As part of its participation in the FUTURES platform, the Centre photographique Rouen Normandie has set up the Frutescens programme. Dedicated to the French photography scene, it aims to support its authors and increase the circulation of their work on a European scale. They are selected on the basis of nominations made by leading figures from the world of photography, chosen for their complementary views and perspectives on photographic creation. Working in France in the fields of galleries, publishing, fairs and exhibitions, and still photographers (previous winners were themselves invited to nominate artists), they have in-depth knowledge of the artists and issues involved in contemporary photography. The consistency and maturity of their work, as well as the timeliness of the moment in their careers, guided our choices and led us to select Hélène Bellenger, Rebekka Deubner, Léonie Pondevie and Rebecca Topakian this year.

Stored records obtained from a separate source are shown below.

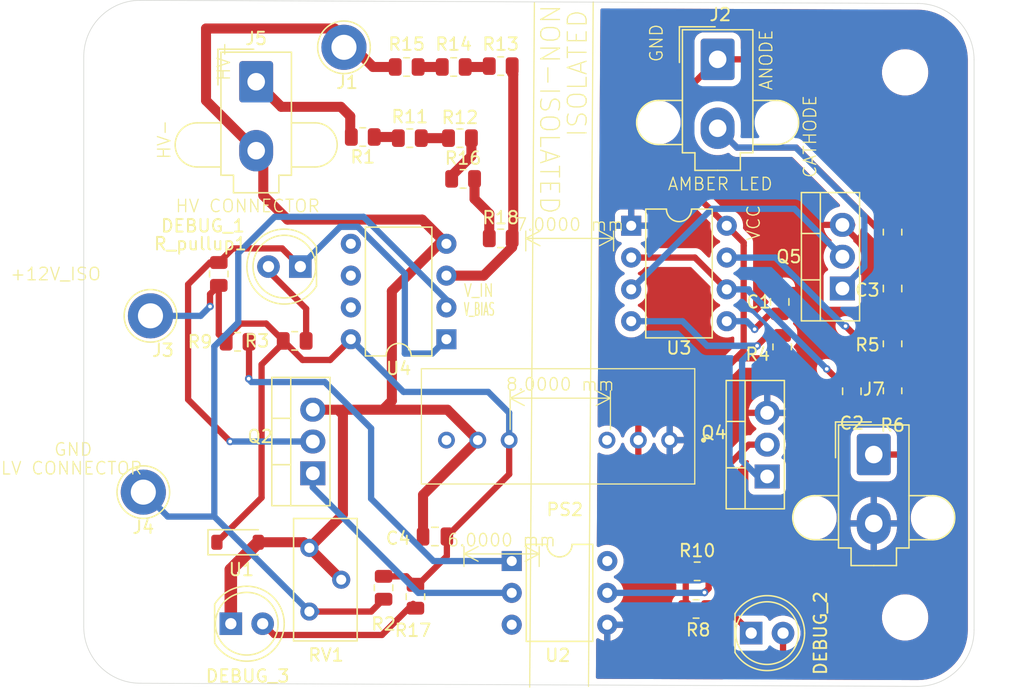
<source format=kicad_pcb>
(kicad_pcb
	(version 20241229)
	(generator "pcbnew")
	(generator_version "9.0")
	(general
		(thickness 1.6)
		(legacy_teardrops no)
	)
	(paper "A4")
	(layers
		(0 "F.Cu" signal)
		(2 "B.Cu" signal)
		(9 "F.Adhes" user "F.Adhesive")
		(11 "B.Adhes" user "B.Adhesive")
		(13 "F.Paste" user)
		(15 "B.Paste" user)
		(5 "F.SilkS" user "F.Silkscreen")
		(7 "B.SilkS" user "B.Silkscreen")
		(1 "F.Mask" user)
		(3 "B.Mask" user)
		(17 "Dwgs.User" user "User.Drawings")
		(19 "Cmts.User" user "User.Comments")
		(21 "Eco1.User" user "User.Eco1")
		(23 "Eco2.User" user "User.Eco2")
		(25 "Edge.Cuts" user)
		(27 "Margin" user)
		(31 "F.CrtYd" user "F.Courtyard")
		(29 "B.CrtYd" user "B.Courtyard")
		(35 "F.Fab" user)
		(33 "B.Fab" user)
		(39 "User.1" user)
		(41 "User.2" user)
		(43 "User.3" user)
		(45 "User.4" user)
		(47 "User.5" user)
		(49 "User.6" user)
		(51 "User.7" user)
		(53 "User.8" user)
		(55 "User.9" user)
	)
	(setup
		(stackup
			(layer "F.SilkS"
				(type "Top Silk Screen")
			)
			(layer "F.Paste"
				(type "Top Solder Paste")
			)
			(layer "F.Mask"
				(type "Top Solder Mask")
				(thickness 0.01)
			)
			(layer "F.Cu"
				(type "copper")
				(thickness 0.035)
			)
			(layer "dielectric 1"
				(type "core")
				(thickness 1.51)
				(material "FR4")
				(epsilon_r 4.5)
				(loss_tangent 0.02)
			)
			(layer "B.Cu"
				(type "copper")
				(thickness 0.035)
			)
			(layer "B.Mask"
				(type "Bottom Solder Mask")
				(thickness 0.01)
			)
			(layer "B.Paste"
				(type "Bottom Solder Paste")
			)
			(layer "B.SilkS"
				(type "Bottom Silk Screen")
			)
			(copper_finish "None")
			(dielectric_constraints no)
		)
		(pad_to_mask_clearance 0)
		(allow_soldermask_bridges_in_footprints no)
		(tenting front back)
		(pcbplotparams
			(layerselection 0x00000000_00000000_55555555_5755f57f)
			(plot_on_all_layers_selection 0x00000000_00000000_00000000_00000000)
			(disableapertmacros no)
			(usegerberextensions no)
			(usegerberattributes yes)
			(usegerberadvancedattributes yes)
			(creategerberjobfile yes)
			(dashed_line_dash_ratio 12.000000)
			(dashed_line_gap_ratio 3.000000)
			(svgprecision 4)
			(plotframeref no)
			(mode 1)
			(useauxorigin no)
			(hpglpennumber 1)
			(hpglpenspeed 20)
			(hpglpendiameter 15.000000)
			(pdf_front_fp_property_popups yes)
			(pdf_back_fp_property_popups yes)
			(pdf_metadata yes)
			(pdf_single_document no)
			(dxfpolygonmode yes)
			(dxfimperialunits yes)
			(dxfusepcbnewfont yes)
			(psnegative no)
			(psa4output no)
			(plot_black_and_white yes)
			(sketchpadsonfab no)
			(plotpadnumbers no)
			(hidednponfab no)
			(sketchdnponfab yes)
			(crossoutdnponfab yes)
			(subtractmaskfromsilk no)
			(outputformat 1)
			(mirror no)
			(drillshape 0)
			(scaleselection 1)
			(outputdirectory "../../../../../Downloads/RTML FINAL 2.0/")
		)
	)
	(net 0 "")
	(net 1 "12V_UNISO")
	(net 2 "HighVoltage-")
	(net 3 "Net-(DEBUG_1-K)")
	(net 4 "Net-(DEBUG_1-A)")
	(net 5 "Net-(DEBUG_2-K)")
	(net 6 "Net-(DEBUG_2-A)")
	(net 7 "Net-(DEBUG_3-A)")
	(net 8 "GND_ISO")
	(net 9 "12V_ISO")
	(net 10 "unconnected-(U2-Pad6)")
	(net 11 "unconnected-(U2-NC-Pad3)")
	(net 12 "Net-(Q2-D)")
	(net 13 "V_BIAS")
	(net 14 "Net-(U3-THR)")
	(net 15 "Net-(U3-DIS)")
	(net 16 "Net-(Q5-G)")
	(net 17 "Net-(Q4-D)")
	(net 18 "Net-(U3-CV)")
	(net 19 "V_IN")
	(net 20 "Net-(J2-Pin_2)")
	(net 21 "Net-(R1-Pad2)")
	(net 22 "HighVoltage+")
	(net 23 "Net-(R9-Pad2)")
	(net 24 "Net-(R11-Pad1)")
	(net 25 "Net-(R13-Pad2)")
	(net 26 "Net-(R14-Pad1)")
	(net 27 "unconnected-(PS2-N.C._2-Pad8)")
	(net 28 "unconnected-(PS2-R.C.-Pad3)")
	(net 29 "Net-(R12-Pad2)")
	(net 30 "Net-(R16-Pad2)")
	(footprint "TestPoint:TestPoint_Loop_D3.80mm_Drill2.0mm" (layer "F.Cu") (at 26.07 47.18))
	(footprint "Resistor_SMD:R_0805_2012Metric" (layer "F.Cu") (at 85.25 40.5 -90))
	(footprint "LED_THT:LED_D5.0mm" (layer "F.Cu") (at 38.02 43.25 180))
	(footprint "Package_TO_SOT_THT:TO-220-3_Vertical" (layer "F.Cu") (at 39.016847 59.75 90))
	(footprint "MountingHole:MountingHole_3.2mm_M3" (layer "F.Cu") (at 86.25 27.75))
	(footprint "Resistor_SMD:R_0805_2012Metric" (layer "F.Cu") (at 54 41))
	(footprint "Resistor_SMD:R_0805_2012Metric" (layer "F.Cu") (at 44.66 68.8825 -90))
	(footprint "Resistor_SMD:R_0805_2012Metric" (layer "F.Cu") (at 50.75 33))
	(footprint "Resistor_SMD:R_0805_2012Metric" (layer "F.Cu") (at 69.581847 70.57))
	(footprint "Resistor_SMD:R_0805_2012Metric" (layer "F.Cu") (at 54 27.25 180))
	(footprint "Package_DIP:DIP-8_W7.62mm" (layer "F.Cu") (at 49.67 49.05 180))
	(footprint "LED_THT:LED_D5.0mm" (layer "F.Cu") (at 32.476847 71.75))
	(footprint "Resistor_SMD:R_0805_2012Metric" (layer "F.Cu") (at 43 32.9075))
	(footprint "Package_DIP:DIP-6_W7.62mm" (layer "F.Cu") (at 54.88 66.75))
	(footprint "LED_THT:LED_D5.0mm" (layer "F.Cu") (at 73.975 72.5))
	(footprint "Capacitor_SMD:C_0805_2012Metric" (layer "F.Cu") (at 82 53.2 -90))
	(footprint "Resistor_SMD:R_0805_2012Metric" (layer "F.Cu") (at 85.25 49.4125 -90))
	(footprint "TestPoint:TestPoint_Loop_D3.80mm_Drill2.0mm" (layer "F.Cu") (at 41.5 25.75))
	(footprint "MountingHole:MountingHole_3.2mm_M3" (layer "F.Cu") (at 26.25 71.75))
	(footprint "Connector_Molex:Molex_Mini-Fit_Jr_5566-02A2_2x01_P4.20mm_Vertical" (layer "F.Cu") (at 83.75 58.25))
	(footprint "Resistor_SMD:R_0805_2012Metric" (layer "F.Cu") (at 51 36.25))
	(footprint "MountingHole:MountingHole_3.2mm_M3" (layer "F.Cu") (at 26.25 27.5))
	(footprint "Resistor_SMD:R_0805_2012Metric" (layer "F.Cu") (at 76.446847 49.6575 90))
	(footprint "Resistor_SMD:R_0805_2012Metric" (layer "F.Cu") (at 46.5 27.32 180))
	(footprint "Capacitor_SMD:C_0805_2012Metric" (layer "F.Cu") (at 76.25 46.07 90))
	(footprint "Resistor_SMD:R_0805_2012Metric" (layer "F.Cu") (at 31.516847 43.8375 90))
	(footprint "Potentiometer_THT:Potentiometer_Bourns_3296Y_Vertical" (layer "F.Cu") (at 38.741847 65.7 90))
	(footprint "Capacitor_SMD:C_0805_2012Metric" (layer "F.Cu") (at 48.756847 64.79))
	(footprint "Resistor_SMD:R_0805_2012Metric" (layer "F.Cu") (at 85.25 53.1625 90))
	(footprint "Resistor_SMD:R_0805_2012Metric" (layer "F.Cu") (at 46.75 33 180))
	(footprint "Connector_Molex:Molex_Mini-Fit_Jr_5566-02A2_2x01_P4.20mm_Vertical" (layer "F.Cu") (at 71.3 26.71))
	(footprint "Package_TO_SOT_THT:TO-220-3_Vertical" (layer "F.Cu") (at 75.25 60 90))
	(footprint "Diode_SMD:D_SOD-123" (layer "F.Cu") (at 33.016847 65.25))
	(footprint "Package_DIP:DIP-8_W7.62mm" (layer "F.Cu") (at 64.406847 39.99))
	(footprint "TestPoint:TestPoint_Loop_D3.80mm_Drill2.0mm" (layer "F.Cu") (at 25.5 61.25))
	(footprint "Resistor_SMD:R_0805_2012Metric" (layer "F.Cu") (at 50.25 27.32))
	(footprint "Resistor_SMD:R_0805_2012Metric" (layer "F.Cu") (at 69.669347 67.57))
	(footprint "MountingHole:MountingHole_3.2mm_M3" (layer "F.Cu") (at 86.25 71.25))
	(footprint "Package_TO_SOT_THT:TO-220-3_Vertical" (layer "F.Cu") (at 81.25 45 90))
	(footprint "Resistor_SMD:R_0805_2012Metric" (layer "F.Cu") (at 37.57 49.18))
	(footprint "Resistor_SMD:R_0805_2012Metric" (layer "F.Cu") (at 33.016847 49.25))
	(footprint "SPAN02A12:SPAN02A12"
		(layer "F.Cu")
		(uuid "e78efa1e-d36b-4444-8d61-a83effa58437")
		(at 67.475 57.1 180)
		(property "Reference" "PS2"
			(at 8.361847 -5.54 0)
			(layer "F.SilkS")
			(uuid 
... [188199 chars truncated]
</source>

When you meet them, the rigour of their work – understood in the sense of the work that each of them develops as much as in the sense of the constant labour that they put in to make it happen – is striking. For each of them, the time spent on research and its maturation, on encounters and the unexpected, is the foundation of their creation. Constructed by protocol and method, their works are nonetheless porous and flexible. They allow themselves to be blown through by the winds of doubt, sometimes to the point of losing the plan only to return to it later. Personal experience is central and always transformed: In Léonie Pondevie’s work, a father’s interest in meteorology becomes the starting point for an exploration of our relationship with the measurement of climate; in Rebecca Topakian’s work, a fragmented family history is the point of contact with the past and present of a collective trauma; In Rebekka Deubner’s work, the body – her own and those of loved ones – is the point where representations of loss, desire, femininity and masculinity rest and regenerate; in Hélène Bellenger’s work, the collection and recycling of archive images and out-of-use materials are the anchor for a re-interpretation of our visual culture. While the materials and techniques used differ, what each artist patiently and solidly constructs are buildings of memory, which they invite us to visit.